Erhöhter Blutzucker ist besonders gefährlich für Organe, deren Zellen keine Insulinrezeptoren haben. Glukose in ihnen kommt durch Diffusion zustande, daher entwickeln sich in einem hyperglykämischen Zustand toxische Wirkungen in ihnen. Das:

  • Gehirn und Rückenmark;
  • Nervenfasern;
  • Augenlinse;
  • Nebennieren;
  • Endothel von Blutgefäßen.

Zunächst werden Blutgefäße zerstört – sowohl kleine (in den Augen, Nieren und Nervenenden) als auch große, dh Arterien und Venen, von denen die Wirksamkeit des gesamten Kreislaufsystems abhängt. Gefäßkomplikationen der pathologischen Hyperglykämie werden in zwei Typen unterteilt.

  1. Mikrovaskulär (mikroangiopathisch). Assoziiert mit kleinen Blutgefäßen (diabetische Retinopathie, diabetische Neuropathie, diabetische Nierenerkrankung und diabetisches Fußsyndrom).
  2. Makrovaskulär (makroangiopathisch). Tritt unter Beteiligung großer Blutgefäße auf, bei denen ein schnell fortschreitender atherosklerotischer Prozess zu Komplikationen in Form von koronarer Herzkrankheit, Schlaganfall und Herzinfarkt führt.
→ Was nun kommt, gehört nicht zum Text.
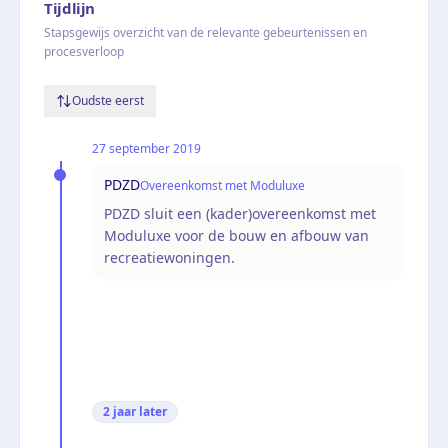
Tijdlijn
Stapsgewijs overzicht van de relevante gebeurtenissen en
procesverloop
Oudste eerst
27 september 2019
PDZD
Overeenkomst met Moduluxe
PDZD sluit een (kader)overeenkomst met
Moduluxe voor de bouw en afbouw van
recreatiewoningen.
2 jaar
later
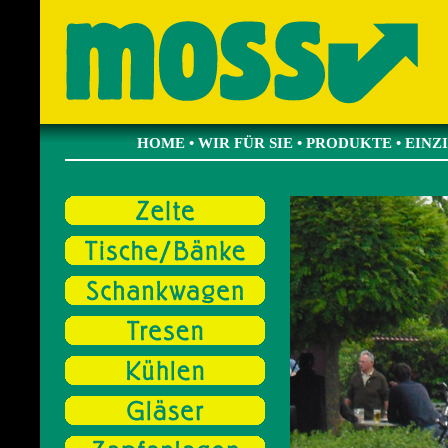
HOME
•
WIR FÜR SIE
•
PRODUKTE
•
EINZ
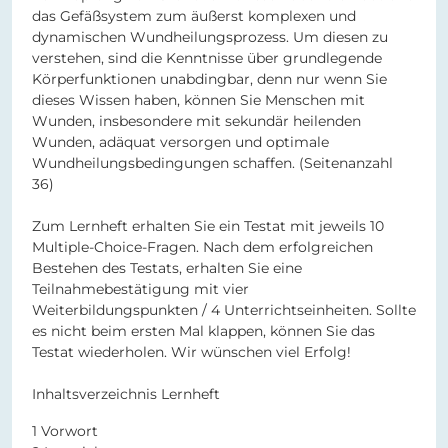
das Gefäßsystem zum äußerst komplexen und
dynamischen Wundheilungsprozess. Um diesen zu
verstehen, sind die Kenntnisse über grundlegende
Körperfunktionen unabdingbar, denn nur wenn Sie
dieses Wissen haben, können Sie Menschen mit
Wunden, insbesondere mit sekundär heilenden
Wunden, adäquat versorgen und optimale
Wundheilungsbedingungen schaffen.
(Seitenanzahl
36)
Zum Lernheft erhalten Sie ein Testat mit jeweils 10
Multiple-Choice-Fragen. Nach dem erfolgreichen
Bestehen des Testats, erhalten Sie eine
Teilnahmebestätigung mit vier
Weiterbildungspunkten / 4 Unterrichtseinheiten. Sollte
es nicht beim ersten Mal klappen, können Sie das
Testat wiederholen. Wir wünschen viel Erfolg!
Inhaltsverzeichnis Lernheft
1 Vorwort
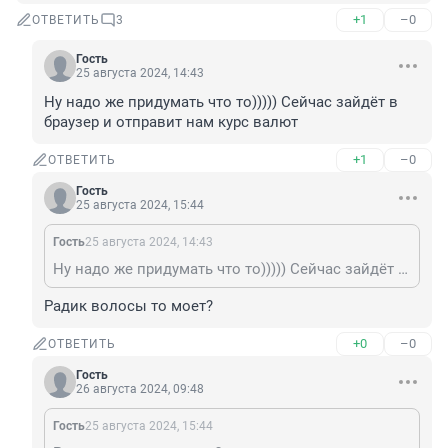
+1
–0
ОТВЕТИТЬ
3
Гость
25 августа 2024, 14:43
Ну надо же придумать что то))))) Сейчас зайдёт в 
браузер и отправит нам курс валют
+1
–0
ОТВЕТИТЬ
Гость
25 августа 2024, 15:44
Гость
25 августа 2024, 14:43
Ну надо же придумать что то))))) Сейчас зайдёт в браузер и отправит нам курс валют
Радик волосы то моет?
+0
–0
ОТВЕТИТЬ
Гость
26 августа 2024, 09:48
Гость
25 августа 2024, 15:44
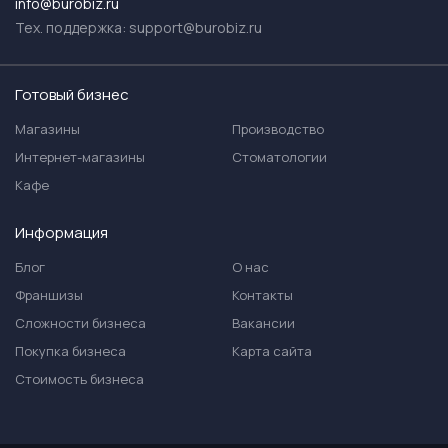
info@burobiz.ru
Тех. поддержка:
support@burobiz.ru
Готовый бизнес
Магазины
Производство
Интернет-магазины
Стоматологии
Кафе
Информация
Блог
О нас
Франшизы
Контакты
Сложности бизнеса
Вакансии
Покупка бизнеса
Карта сайта
Стоимость бизнеса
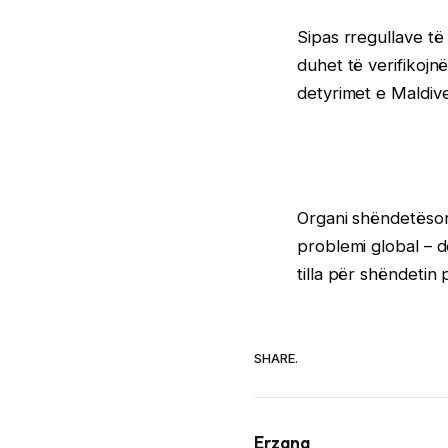
Sipas rregullave të 
duhet të verifikojn
detyrimet e Maldiv
Organi shëndetësor 
problemi global – 
tilla për shëndetin 
SHARE.
Erzana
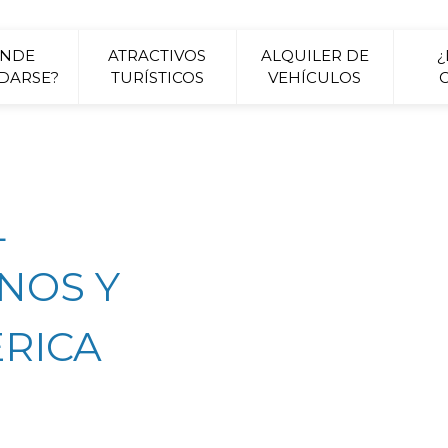
ONDE
ATRACTIVOS
ALQUILER DE
DARSE?
TURÍSTICOS
VEHÍCULOS
L
NOS Y
RICA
Um zu verhindern, dass Diabetes mellitus in eine komplexe Form übergeht, die eine konstante Insulinaufnahme erfordert, muss gelernt werden, wie man die Krankheit kontrolliert. Das neueste Medikament Insumed trägt dazu bei , das hilft, Diabetes „auf zellulärer Ebene“ loszuwerden: Das Medikament stellt die Insulinproduktion wieder her (die bei Typ-2Diabetes beeinträchtigt ist) und reguliert die Synthese dieses Hormons (wichtig ist das für Typ-1Diabetes ).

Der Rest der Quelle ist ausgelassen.